Maps 3D coordinates (and optionally viewing directions) to color and density values using Fourier positional encoding followed by an MLP with skip connections. This is the core network architecture used in Neural Radiance Fields for novel view synthesis.

Architecture

Coordinates [batch, 3]
      |
+-----v--------------------+
| Fourier Encoding          |  gamma(p) = [p, sin(2^0*pi*p), cos(2^0*pi*p), ...]
+---------------------------+
      |
      v
[batch, 3 * (2*L + 1)]
      |
+-----v--------------------+
| Dense Layer 1             |  ReLU
| Dense Layer 2             |  ReLU
| ...                       |
| Dense Layer K (skip_layer)|  Concatenate encoded input, ReLU
| ...                       |
| Dense Layer N             |  ReLU
+---------------------------+
      |
      +---> Density sigma [batch, 1]
      |
      +---> Feature -> concat(directions_encoded) -> Dense -> RGB [batch, 3]
      |
      v
Output [batch, 4]  (RGB + density)

Differences from Vision Models

Unlike other vision models in Edifice, NeRF does not take image inputs.
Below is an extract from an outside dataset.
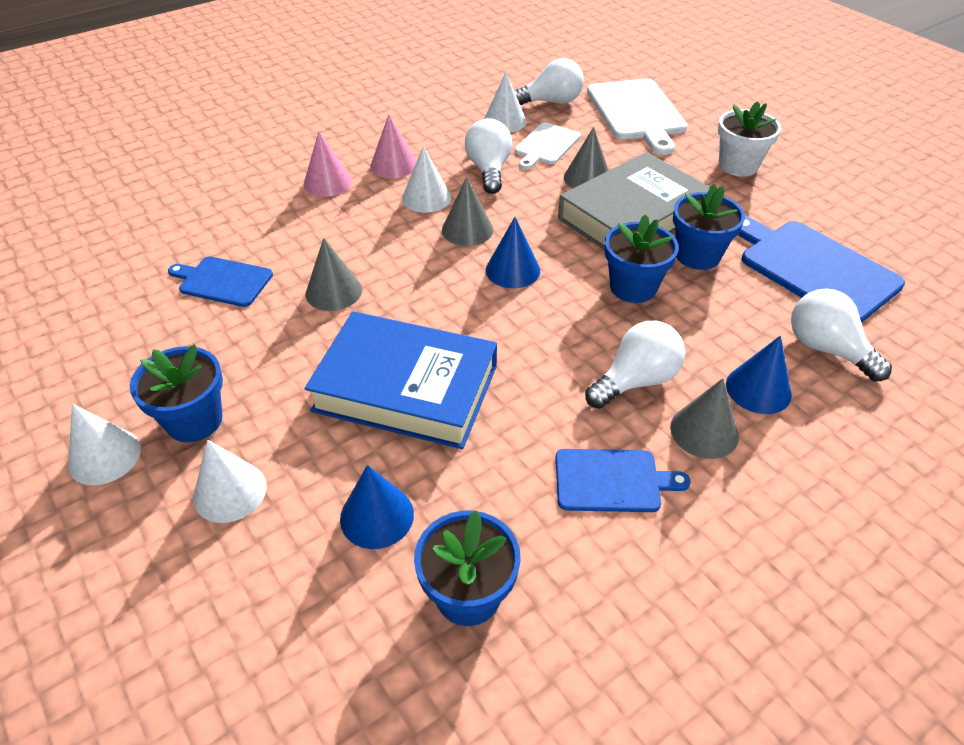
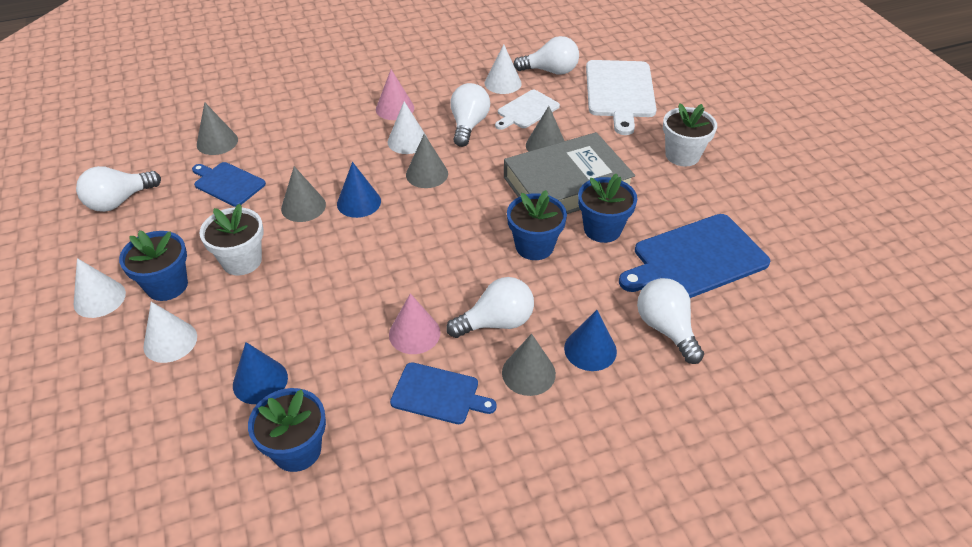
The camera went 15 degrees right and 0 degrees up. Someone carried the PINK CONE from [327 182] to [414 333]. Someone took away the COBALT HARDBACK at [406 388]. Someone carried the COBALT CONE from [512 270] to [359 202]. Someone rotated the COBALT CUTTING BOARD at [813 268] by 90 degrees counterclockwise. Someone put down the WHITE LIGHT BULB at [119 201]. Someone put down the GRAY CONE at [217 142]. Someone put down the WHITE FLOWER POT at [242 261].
Instead, it takes raw 3D coordinates and optional viewing directions, making it fundamentally a coordinate-to-color mapping network.

Usage

# With viewing directions
model = NeRF.build(
  hidden_size: 256,
  num_layers: 8,
  skip_layer: 4,
  num_frequencies: 10,
  use_viewdir: true
)

# Without viewing directions
model = NeRF.build(use_viewdir: false)

References

Summary

Types

Options for build/1.

Functions

Build a NeRF network.

Get the output size of a NeRF model.

Types

build_opt()

@type build_opt() ::
  {:coord_dim, pos_integer()}
  | {:dir_dim, pos_integer()}
  | {:hidden_size, pos_integer()}
  | {:num_frequencies, pos_integer()}
  | {:num_layers, pos_integer()}
  | {:skip_layer, pos_integer()}
  | {:use_viewdir, boolean()}

Options for build/1.

Functions

build(opts \\ [])

@spec build([build_opt()]) :: Axon.t()

Build a NeRF network.

Options

  • :coord_dim - Coordinate input dimension (default: 3)
  • :dir_dim - Viewing direction dimension (default: 3)
  • :hidden_size - Hidden layer size (default: 256)
  • :num_layers - Number of MLP layers (default: 8)
  • :skip_layer - Layer index for skip connection (default: 4)
  • :num_frequencies - Number of Fourier frequency bands (default: 10)
  • :use_viewdir - Whether to use viewing direction input (default: true)

Returns

An Axon model that takes "coordinates" (and optionally "directions") inputs and outputs [batch, 4] (RGB + density).

output_size(opts \\ [])

@spec output_size(keyword()) :: pos_integer()

Get the output size of a NeRF model.

Always returns 4 (RGB + density).